Allowing large amounts of forest to be cut down also causes global warming and climate change. Trees are well known to be able to absorb certain greenhouse gases, especially CO2.

As deforestation becomes a popular way to make more space for cities, factories, and other ventures, the number of trees has been drastically reduced. A good example of this is the deforestation of the Amazon Rainforest, also known as the lungs of Earth.

Without trees to absorb the greenhouse gases, they go into the atmosphere, leading to changes in the natural greenhouse. 

  1. Plastic consumption

Excessive plastic consumption is also one of the leading causes of changes in the natural greenhouse. Plastic is extremely energy-intensive to produce. This results in high amounts of greenhouse gases released while producing plastic.

Besides this, however, plastic is discarded at extremely high rates. In order to get rid of this plastic it is often burned or left in landfills.

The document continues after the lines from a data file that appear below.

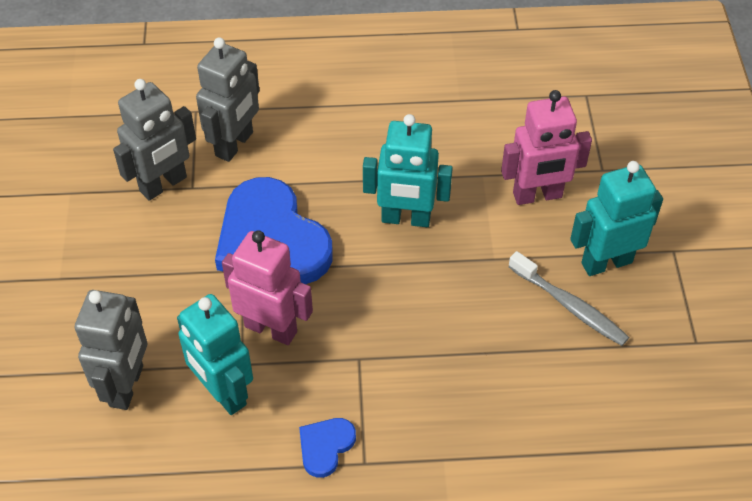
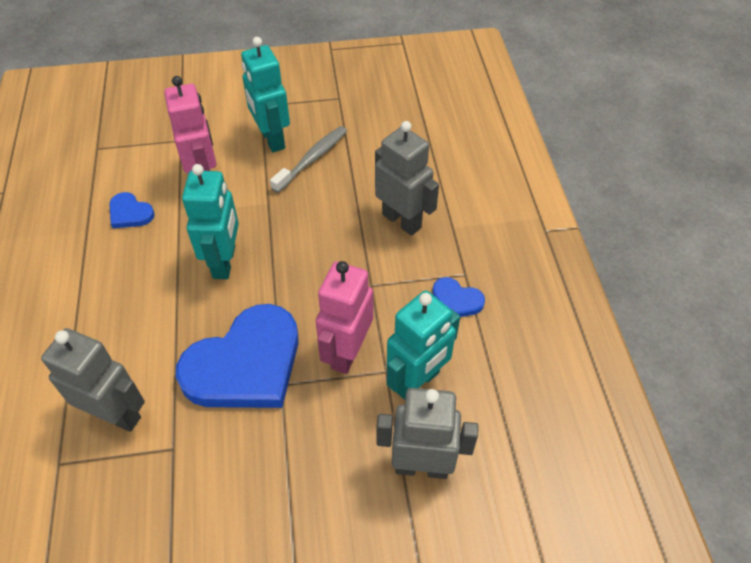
camera: 95 degrees left, 0 degrees up
grey robot [113,79,196,201] -> grey robot moved to [375,121,439,236]
none -> blue heart [109,192,155,228]

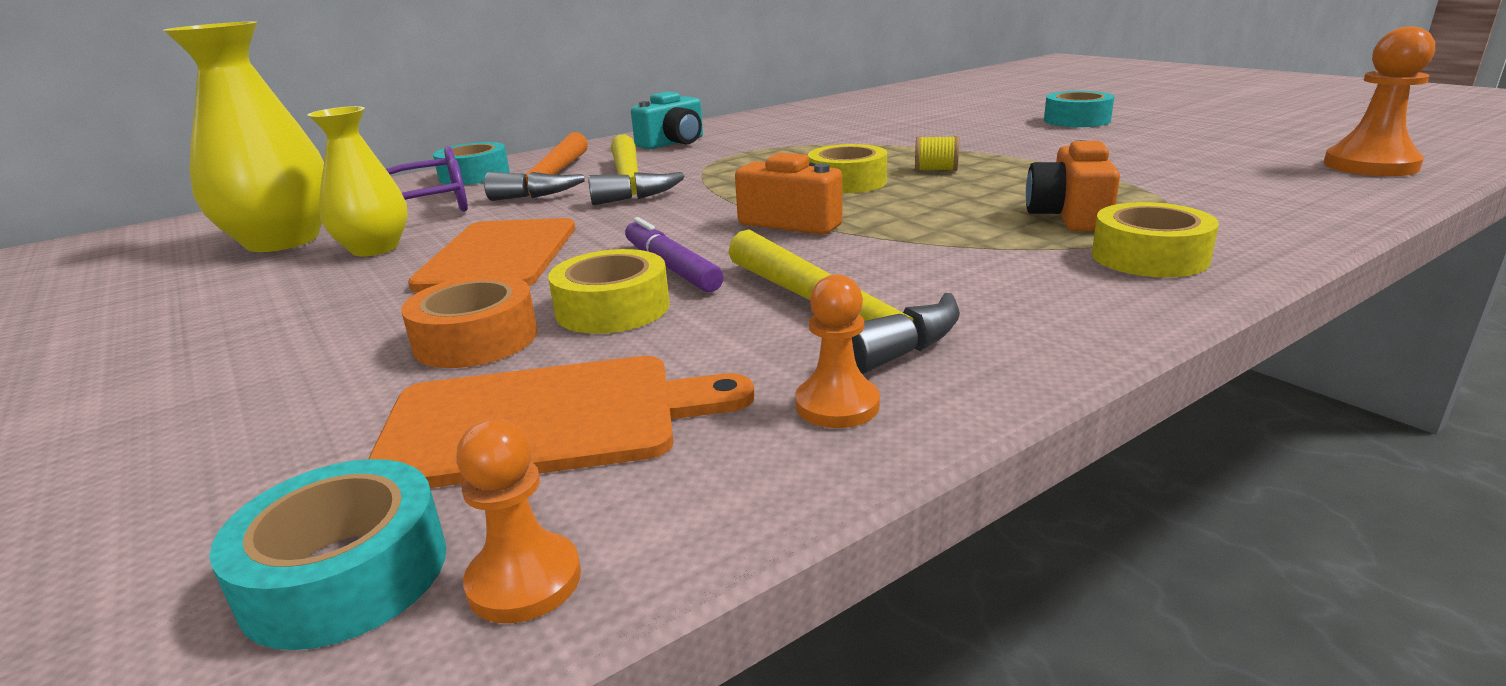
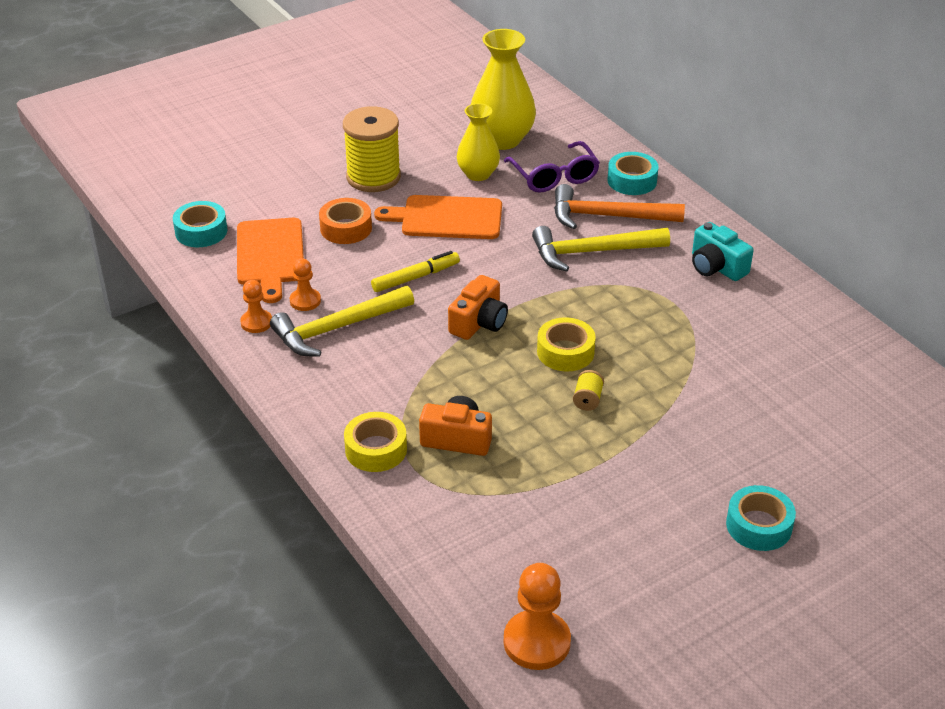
camera: 90 degrees right, 15 degrees up
orange pawn [456,419,581,623] -> orange pawn moved to [290,258,321,311]
yellow tape [548,249,670,334] -> none
purple marker [625,217,724,292] -> yellow marker [371,251,460,292]
none -> yellow spool [343,106,401,192]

When plastic is burned it releases high amounts of greenhouse gases into the atmosphere. When it is left in landfills, toxic chemicals are released into the soil and atmosphere because plastic takes so long to decompose. 

  1. Methane 

Due to its structure, methane traps more heat in the atmosphere per molecule than carbon dioxide, making it 80 times more harmful than CO2 for 20 years after it is released. 

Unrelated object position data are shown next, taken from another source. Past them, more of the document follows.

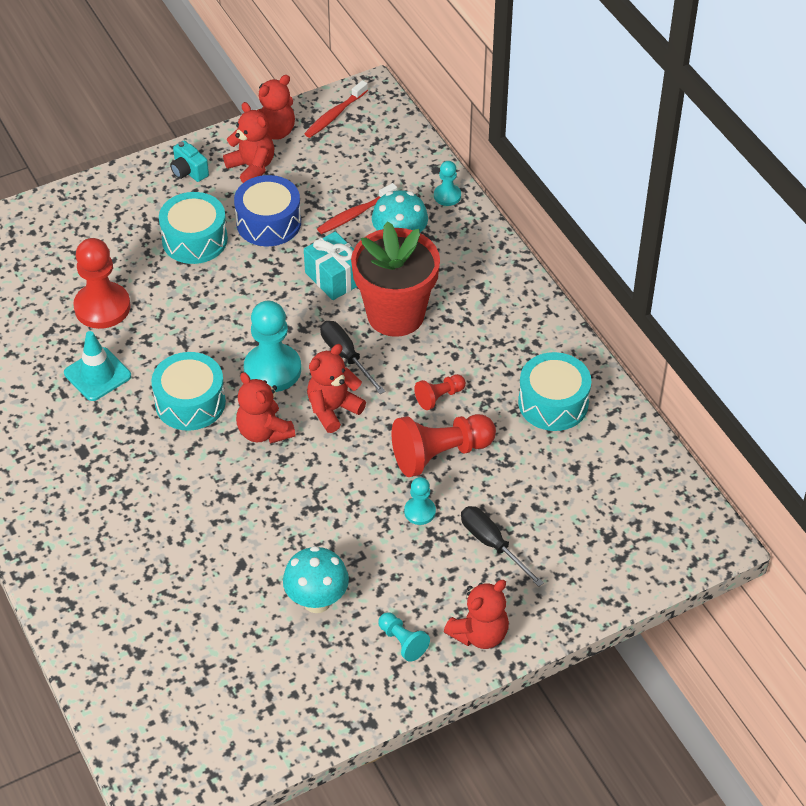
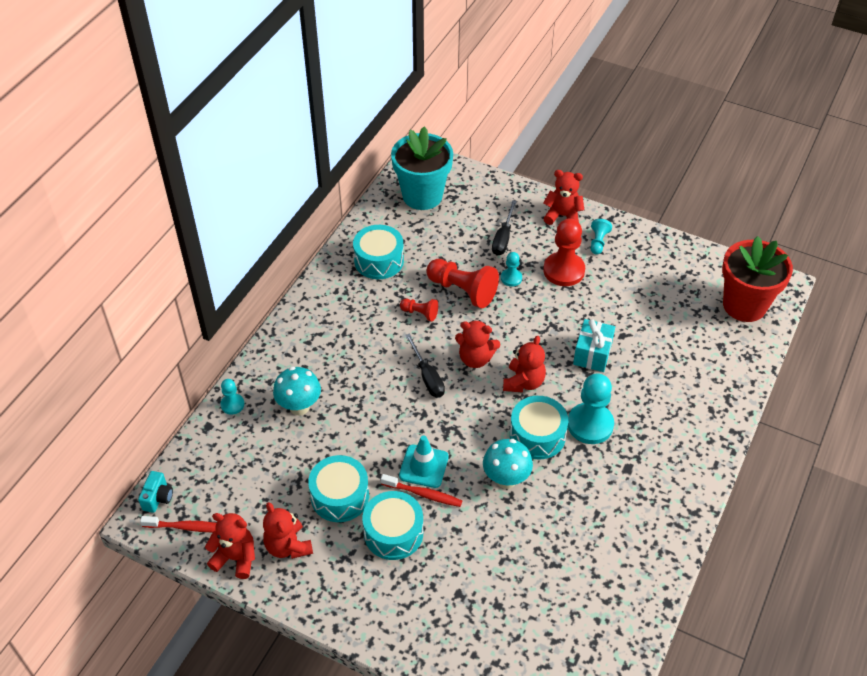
camera: 125 degrees left, 0 degrees up
turquoise traffic cone [64,331,131,401] -> turquoise traffic cone moved to [399,435,449,488]
red pawn [73,238,130,329] -> red pawn moved to [543,218,585,286]
turquoise camera [170,141,209,182] -> turquoise camera moved to [138,471,173,513]
red teddy bear [223,102,275,183] -> red teddy bear turned 45 degrees counterclockwise [263,502,313,559]
blue drum [234,175,301,246] -> turquoise drum [308,455,369,522]
turquoise pawn [244,301,301,392] -> turquoise pawn moved to [568,374,614,444]
turquoise mushroom [283,546,349,613] -> turquoise mushroom moved to [483,439,533,489]
turquoise gift [304,231,357,300] -> turquoise gift moved to [573,319,615,372]
red toothbrush [317,183,397,234] -> red toothbrush moved to [381,474,462,507]
black screwdriver [320,321,385,394] -> black screwdriver turned 45 degrees counterclockwise [405,333,445,397]
red flower pot [351,221,440,337] -> red flower pot moved to [722,236,793,322]
none -> turquoise flower pot [391,127,453,210]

There are many activities that release methane. Anthropogenic emission sources include:

  • Landfills
  • Oil and natural gas systems
  • Agricultural activities (cows)
  • Coal mining
  • Stationary and mobile combustion
  • Wastewater treatment
  • Certain industrial processes 

Impact of climate change 

The impacts of climate change are dangerous and far-reaching. It is the reason that we have seen such irregular rainfall patterns, extreme weather conditions, and severe natural disasters over the last few years.

Not only are these conditions threats to our homes, but they are also threats to the rest of our livelihoods as well. Without regular rainfall patterns, it is difficult for farmers to grow crops, leaving us with fewer food options.

In addition, extreme heat has led to widespread wildfires across the world. This has led to further deforestation and the destruction of many homes – for both animals and humans.